The 'timestamp' icon should now be visible in toolbar of the editor for the 'Body' field.

Follow the Simple CKEditor Plugin Tutorial to learn more about creating CKEditor plugins.

CKEditor plugin that opens a Wicket dialog

A custom CKEditor plugin can also open a Wicket dialog in Bloomreach Experience Manager. Such a plugin requires two things:

  1. a CKEditor plugin for the client-side logic and UI.
  2. a custom CKEditorNodePlugin Java class that creates a CKEditorPanel class with an additional CKEditorPanelExtension.

A good example of such a plugin is the 'hippopicker' plugin in the CMS. This plugin adds the 'image' and 'internal link' buttons that open the Bloomreach Experience Manager image picker and Bloomreach Experience Manager document picker, respectively (which are both Wicket dialogs).

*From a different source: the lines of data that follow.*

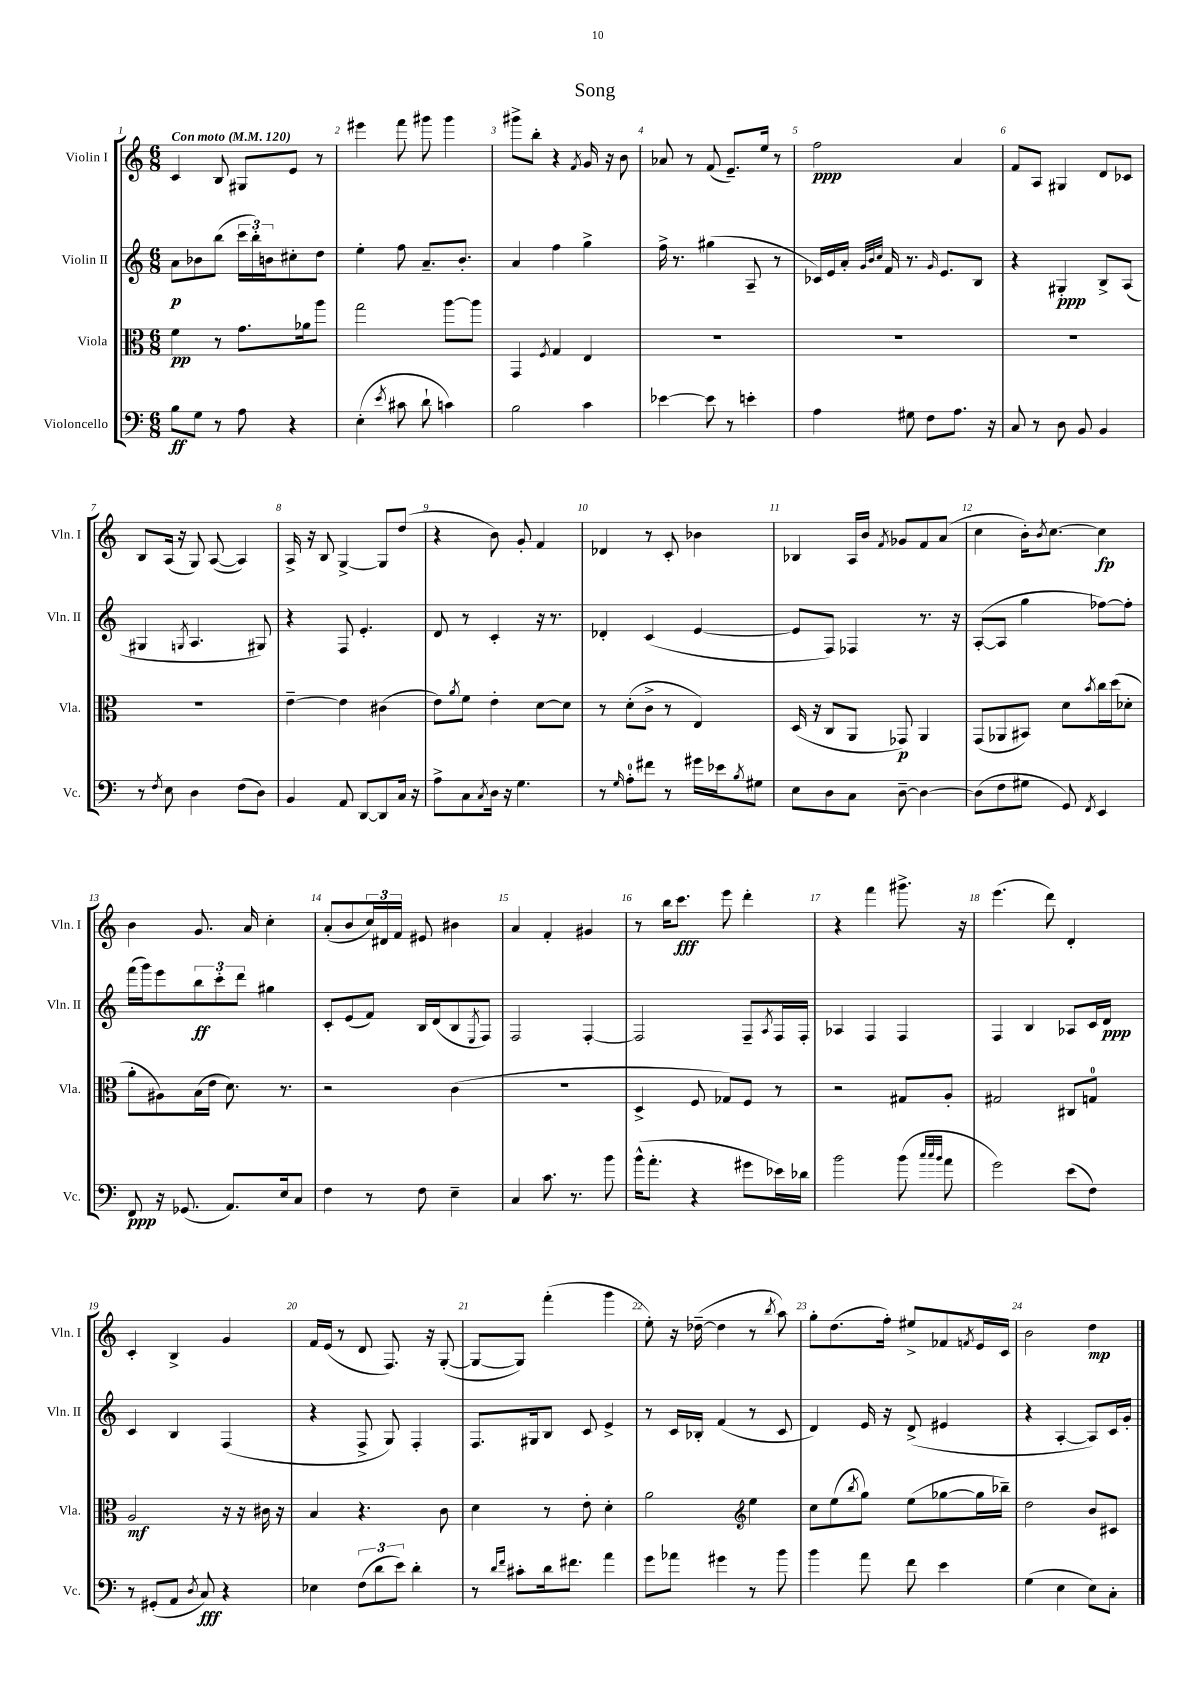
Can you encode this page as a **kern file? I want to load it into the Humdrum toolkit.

**kern	**dynam	**kern	**dynam	**kern	**dynam	**kern	**dynam
*part4	*part4	*part3	*part3	*part2	*part2	*part1	*part1
*staff4	*staff4	*staff3	*staff3	*staff2	*staff2	*staff1	*staff1
*I"Violoncello	*	*I"Viola	*	*I"Violin II	*	*I"Violin I	*
*I'Vc.	*	*I'Vla.	*	*I'Vln. II	*	*I'Vln. I	*
*clefF4	*	*clefC3	*	*clefG2	*	*clefG2	*
*k[]	*	*k[]	*	*k[]	*	*k[]	*
*M6/8	*	*M6/8	*	*M6/8	*	*M6/8	*
*MM120	*	*MM120	*	*MM120	*	*MM120	*
=1	=1	=1	=1	=1	=1	=1	=1
!	!	!	!	!	!	!LO:TX:a:B:t=Con moto	!
8B\L	ff	4f\	pp	8a\L	p	4c/	.
8G\J	.	.	.	8b-X\	.	.	.
8r	.	8r	.	(8bb\J	.	8B/	.
8A\	.	8.g\L	.	24ccc\LL	.	8G#X/L	.
.	.	.	.	24bb'\)	.	.	.
.	.	.	.	24bn\J	.	.	.
4r	.	.	.	8cc#X'\	.	8e/J	.
.	.	16a-X\k	.	.	.	.	.
.	.	8aa\J	.	8dd\J	.	8r	.
=2	=2	=2	=2	=2	=2	=2	=2
(4E'\	.	2gg\	.	4ee'\	.	4eee#X\	.
8qe/	.	.	.	.	.	.	.
8c#X\	.	.	.	8ff\	.	8fff\	.
8d`\	.	.	.	8.a~/L	.	8ggg#X\	.
4cn\)	.	[8aa\L	.	.	.	4ggg#\	.
.	.	.	.	8.b'/J	.	.	.
.	.	8aa\J]	.	.	.	.	.
=3	=3	=3	=3	=3	=3	=3	=3
2B\	.	4GG/	.	4a/	.	8ggg#X^\L	.
.	.	.	.	.	.	8bb'\J	.
.	.	8qF/	.	.	.	.	.
.	.	4G/	.	4ff\	.	4r	.
.	.	.	.	.	.	8qf/	.
4c\	.	4E/	.	4gg^\	.	16g/	.
.	.	.	.	.	.	16r	.
.	.	.	.	.	.	8b\	.
=4	=4	=4	=4	=4	=4	=4	=4
[4e-X\	.	2.r	.	16ff^\	.	8a-X/	.
.	.	.	.	8.r	.	.	.
.	.	.	.	.	.	8r	.
8e-\]	.	.	.	(4gg#X\	.	(8f/	.
8r	.	.	.	.	.	8.e~/L)	.
4en'\	.	.	.	8A~/	.	.	.
.	.	.	.	.	.	16ee/Jk	.
.	.	.	.	8r	.	8r	.
=5	=5	=5	=5	=5	=5	=5	=5
4A\	.	2.r	.	16c-X/LL)	.	2ff\	ppp
.	.	.	.	16e/	.	.	.
.	.	.	.	16a'/JJ	.	.	.
.	.	.	.	32qqg/LLL	.	.	.
.	.	.	.	32qqb/	.	.	.
.	.	.	.	32qqcc/JJJ	.	.	.
.	.	.	.	16f/	.	.	.
8G#X\	.	.	.	8.r	.	.	.
8F\L	.	.	.	.	.	.	.
.	.	.	.	16qqg/	.	.	.
.	.	.	.	8.e/L	.	.	.
8.A\J	.	.	.	.	.	4a/	.
.	.	.	.	8B/J	.	.	.
16r	.	.	.	.	.	.	.
=6	=6	=6	=6	=6	=6	=6	=6
8C/	.	2.r	.	4r	.	8f/L	.
8r	.	.	.	.	.	8A/J	.
8D\	.	.	.	4G#X'/	ppp	4G#X/	.
8BB/	.	.	.	.	.	.	.
4BB/	.	.	.	8B^/L	.	8d/L	.
.	.	.	.	(8A/J	.	8c-X/J	.
!!LO:LB:g=z
=7	=7	=7	=7	=7	=7	=7	=7
8r	.	2.r	.	4G#X/	.	8B/L	.
8qF/	.	.	.	.	.	.	.
8E\	.	.	.	.	.	(16A/Jk	.
.	.	.	.	.	.	16r	.
.	.	.	.	8qGn/	.	.	.
4D\	.	.	.	4.A/	.	8G/)	.
.	.	.	.	.	.	([8A/	.
(8F\L	.	.	.	.	.	4A/])	.
8D\J)	.	.	.	8G#X/)	.	.	.
=8	=8	=8	=8	=8	=8	=8	=8
4BB/	.	[4e~\	.	4r	.	16A^/	.
.	.	.	.	.	.	16r	.
.	.	.	.	.	.	8B/	.
8AA/	.	4e\]	.	8F/	.	[4G^/	.
[8DD/L	.	.	.	4.e'/	.	.	.
8DD/]	.	(4c#X\	.	.	.	8G/L]	.
16C/Jk	.	.	.	.	.	(8dd/J	.
16r	.	.	.	.	.	.	.
=9	=9	=9	=9	=9	=9	=9	=9
8A^\L	.	8e\L)	.	8d/	.	4r	.
.	.	8qa/	.	.	.	.	.
8C\	.	8f\J	.	8r	.	.	.
8qC/	.	.	.	.	.	.	.
16D\Jk	.	4e'\	.	4c'/	.	8b\)	.
16r	.	.	.	.	.	.	.
4.G\	.	.	.	.	.	8g'/	.
.	.	[8d\L	.	16r	.	4f/	.
.	.	.	.	8.r	.	.	.
.	.	8d\J]	.	.	.	.	.
=10	=10	=10	=10	=10	=10	=10	=10
8r	.	8r	.	4d-X'/	.	4d-X/	.
16qqG/	.	.	.	.	.	.	.
8A'\L	.	(8d'\L	.	.	.	.	.
8f#X\J	.	8c^\J	.	(4c/	.	8r	.
8r	.	8r	.	.	.	8c'/	.
16g#X\LL	.	4E/)	.	[4e/	.	4b-X\	.
16e-X\J	.	.	.	.	.	.	.
8qB/	.	.	.	.	.	.	.
8G#X\J	.	.	.	.	.	.	.
=11	=11	=11	=11	=11	=11	=11	=11
8E\L	.	(16D/	.	8e/L]	.	4B-X/	.
.	.	16r	.	.	.	.	.
8D\	.	8C/L	.	8F/J)	.	.	.
8C\J	.	8AA/J	.	4F-X/	.	16A/LL	.
.	.	.	.	.	.	16b/JJ	.
.	.	.	.	.	.	8qf/	.
[8D~\	.	8GG-X/)	p	.	.	8g-X/L	.
4D\_	.	4AA/	.	8.r	.	8f/	.
.	.	.	.	.	.	(8a/J	.
.	.	.	.	16r	.	.	.
=12	=12	=12	=12	=12	=12	=12	=12
(8D\L]	.	(8GG/L	.	([8A'/L	.	4cc\	.
8F\	.	8AA-X/	.	8A/J]	.	.	.
8G#X\J	.	8BB#X/J)	.	4gg\	.	16b'\KL)	.
.	.	.	.	.	.	8qb/	.
.	.	.	.	.	.	[8.cc\J	.
8GG/)	.	8d\L	.	.	.	.	.
8qFF/	.	8qb/	.	.	.	.	.
4EE/	.	16cc\L	.	[8ff-X\L)	.	4cc\]	fp
.	.	(16dd\J	.	.	.	.	.
.	.	8d-X'\J	.	8ff-'\J]	.	.	.
!!LO:LB:g=z
=13	=13	=13	=13	=13	=13	=13	=13
8FF/	ppp	8a'\L	.	(16fff\LL	.	4b\	.
.	.	.	.	16ggg\J)	.	.	.
16r	.	8A#X\)	.	8eee\	.	.	.
(8.GG-X/	.	.	.	.	.	.	.
.	.	(16B\L	.	12bb\	ff	8.g/	.
.	.	16e\JJ	.	.	.	.	.
.	.	.	.	12ccc'\	.	.	.
8.AA/L)	.	8.d\)	.	.	.	.	.
.	.	.	.	12ddd\J	.	.	.
.	.	.	.	.	.	16a/	.
.	.	.	.	4gg#X\	.	4cc'\	.
16E/k	.	8.r	.	.	.	.	.
8C/J	.	.	.	.	.	.	.
=14	=14	=14	=14	=14	=14	=14	=14
4F\	.	2r	.	8c'/L	.	(8a'/L	.
.	.	.	.	(8e/	.	8b/	.
8r	.	.	.	8f/J)	.	24cc/L)	.
.	.	.	.	.	.	24d#X/	.
.	.	.	.	.	.	24f/JJ	.
8F\	.	.	.	16B/LL	.	8e#X/	.
.	.	.	.	(16d/J	.	.	.
4E~\	.	(4c\	.	8B/	.	4b#X\	.
.	.	.	.	8qE/	.	.	.
.	.	.	.	8F/J)	.	.	.
=15	=15	=15	=15	=15	=15	=15	=15
4C/	.	2.r	.	2F/	.	4a/	.
8.c\	.	.	.	.	.	4f'/	.
8.r	.	.	.	.	.	.	.
.	.	.	.	[4F'/	.	4g#X/	.
8b\	.	.	.	.	.	.	.
=16	=16	=16	=16	=16	=16	=16	=16
(16b^^\KL	.	4D^/	.	2F/]	.	8r	.
8.a'\J	.	.	.	.	.	.	.
.	.	.	.	.	.	16bb\KL	.
.	.	.	.	.	.	8.ccc\J	fff
4r	.	8F/	.	.	.	.	.
.	.	8G-X/L)	.	.	.	8eee\	.
8g#X\L	.	8F/J	.	8F~/L	.	4ddd'\	.
.	.	.	.	8qA/	.	.	.
16e-X\L)	.	8r	.	16F/L	.	.	.
16d-X\JJ	.	.	.	16F'/JJ	.	.	.
=17	=17	=17	=17	=17	=17	=17	=17
2b\	.	2r	.	4A-X/	.	4r	.
.	.	.	.	4F/	.	4fff\	.
(8b\	.	8G#X/L	.	4F/	.	8.ggg#X^\	.
32qqcc/LLL	.	.	.	.	.	.	.
32qqcc/	.	.	.	.	.	.	.
32qqb/JJJ	.	.	.	.	.	.	.
8a\	.	8A'/J	.	.	.	.	.
.	.	.	.	.	.	16r	.
=18	=18	=18	=18	=18	=18	=18	=18
2g\)	.	2G#X/	.	4F/	.	(4.eee\	.
.	.	.	.	4B/	.	.	.
.	.	.	.	.	.	8ddd\)	.
(8e\L	.	8C#X/L	.	8A-X/L	.	4d'/	.
8F\J)	.	8Gn/J	.	16c/L	.	.	.
.	.	.	.	16d/JJ	ppp	.	.
!!LO:LB:g=z
=19	=19	=19	=19	=19	=19	=19	=19
8r	.	2A/	mf	4c/	.	4c'/	.
(8GG#X'/L	.	.	.	.	.	.	.
8AA/J	.	.	.	4B/	.	4B^/	.
8qD/	.	.	.	.	.	.	.
8C/)	fff	.	.	.	.	.	.
4r	.	16r	.	(4F/	.	4g/	.
.	.	16r	.	.	.	.	.
.	.	16c#X\	.	.	.	.	.
.	.	16r	.	.	.	.	.
=20	=20	=20	=20	=20	=20	=20	=20
4E-X\	.	4B/	.	4r	.	16f/LL	.
.	.	.	.	.	.	(16e/JJ	.
.	.	.	.	.	.	8r	.
(12F\L	.	4.r	.	8F^/	.	8d/	.
12d\	.	.	.	.	.	.	.
.	.	.	.	8G/)	.	8.F/)	.
12e\J)	.	.	.	.	.	.	.
4d'\	.	.	.	4F'/	.	.	.
.	.	.	.	.	.	16r	.
.	.	8c\	.	.	.	([8G'/	.
=21	=21	=21	=21	=21	=21	=21	=21
8r	.	4d\	.	8.F/L	.	8G/L_	.
16qqd/LL	.	.	.	.	.	.	.
16qqf/JJ	.	.	.	.	.	.	.
8c#X'\L	.	.	.	.	.	8G/J])	.
.	.	.	.	16G#X/k	.	.	.
16d\k	.	8r	.	8B/J	.	(4fff'\	.
8.f#X\J	.	.	.	.	.	.	.
.	.	8e'\	.	8c/	.	.	.
4a\	.	4d'\	.	4e^/	.	4ggg\	.
=22	=22	=22	=22	=22	=22	=22	=22
8g\L	.	2a\	.	8r	.	8ee'\)	.
8a-X\J	.	.	.	16c/LL	.	16r	.
.	.	.	.	16B-X'/JJ	.	([16dd-X~\	.
4g#X\	.	.	.	(4f/	.	4dd-\]	.
*	*	*clefG2	*	*	*	*	*
8r	.	4ee\	.	8r	.	8r	.
.	.	.	.	.	.	8qbb/	.
8b\	.	.	.	8c/	.	8aa\)	.
=23	=23	=23	=23	=23	=23	=23	=23
4b\	.	8cc\L	.	4d/)	.	8gg'\L	.
.	.	(8ee\	.	.	.	(8.dd\	.
.	.	8qbb/	.	.	.	.	.
8a\	.	8gg\J)	.	16e/	.	.	.
.	.	.	.	16r	.	16ff'\Jk)	.
8f\	.	(8ee\L	.	(8d^/	.	8ee#X^/L	.
4e\	.	[8gg-X\	.	4e#X/	.	8f-X/	.
.	.	.	.	.	.	8qfn/	.
.	.	16gg-\L]	.	.	.	16e/L	.
.	.	16bb-X~\JJ)	.	.	.	16c/JJ	.
=24	=24	=24	=24	=24	=24	=24	=24
(4G\	.	2dd\	.	4r	.	2b\	.
4E\	.	.	.	[4A'/	.	.	.
8E\L)	.	8b/L	.	8A/L])	.	4dd\	mp
8C'\J	.	8c#X/J	.	16c/L	.	.	.
.	.	.	.	16g'/JJ	.	.	.
==	==	==	==	==	==	==	==
*-	*-	*-	*-	*-	*-	*-	*-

Each CKEditor field is rendered by the CKEditorPanel class. The server-side Wicket behavior for the hippopicker plugin is added by default to the CKEditorPanel by the CKEditorNodePlugin. To get your own server-side behavior in there too, create your own class that extends CKEditorNodePlugin. First add the following dependency to your cms pom.xml (or the pom.xml of another artifact that will be included in the cms war file):

<dependency>
  <groupId>org.onehippo.cms7</groupId>
  <artifactId>hippo-cms-richtext-ckeditor-frontend</artifactId>
</dependency>

The custom plugin class should override the createEditPanel method and add an extra CKEditorPanelExtension to the returned CKEditorPanel. For example:

public class MyCKEditorNodePlugin extends CKEditorNodePlugin {

    @Override
    protected CKEditorPanel createEditPanel(String id, String editorConfigJson) {
        CKEditorPanel panel = super.createEditPanel(id, editorConfigJson);
        panel.addExtension(new MyCKEditorPanelExtension(...));
        return panel;
    }
}

The MyCKEditorPanelExtension can then add the necessary Wicket behaviors that open your picker, and add the Ajax URL to open this picker to the editorConfig JSON object that will be provided to the client-side code. The client-side can then POST the Ajax URL to open the server-side picker. Vice-versa, the server-side can render some JavaScript that invokes a CKEditor command when the picker is closed (see the existing code for details).

The last thing to do is to use your own plugin class instead of the default one:

/hippo:namespaces/hippostd/html/editor:templates/_default_/root
- plugin.class = org.example.MyCKEditorNodePlugin

Visual Editor

A plugin that opens a Wicket dialog cannot be used in HTML fields in the Visual Editor. The plugin code should therefore only initialize itself when the editor is loaded in a Wicket context:

CKEDITOR.plugins.add('mywicketbasedplugin', {
  init: function (editor) {
    if (window.Wicket) {
      // initialize plugin
    }
  }
}

Another option is to not use Wicket at all. For example, let your plugin use CKEditor UI widgets only and let it call a custom REST API by creating a repository JAX-RS service.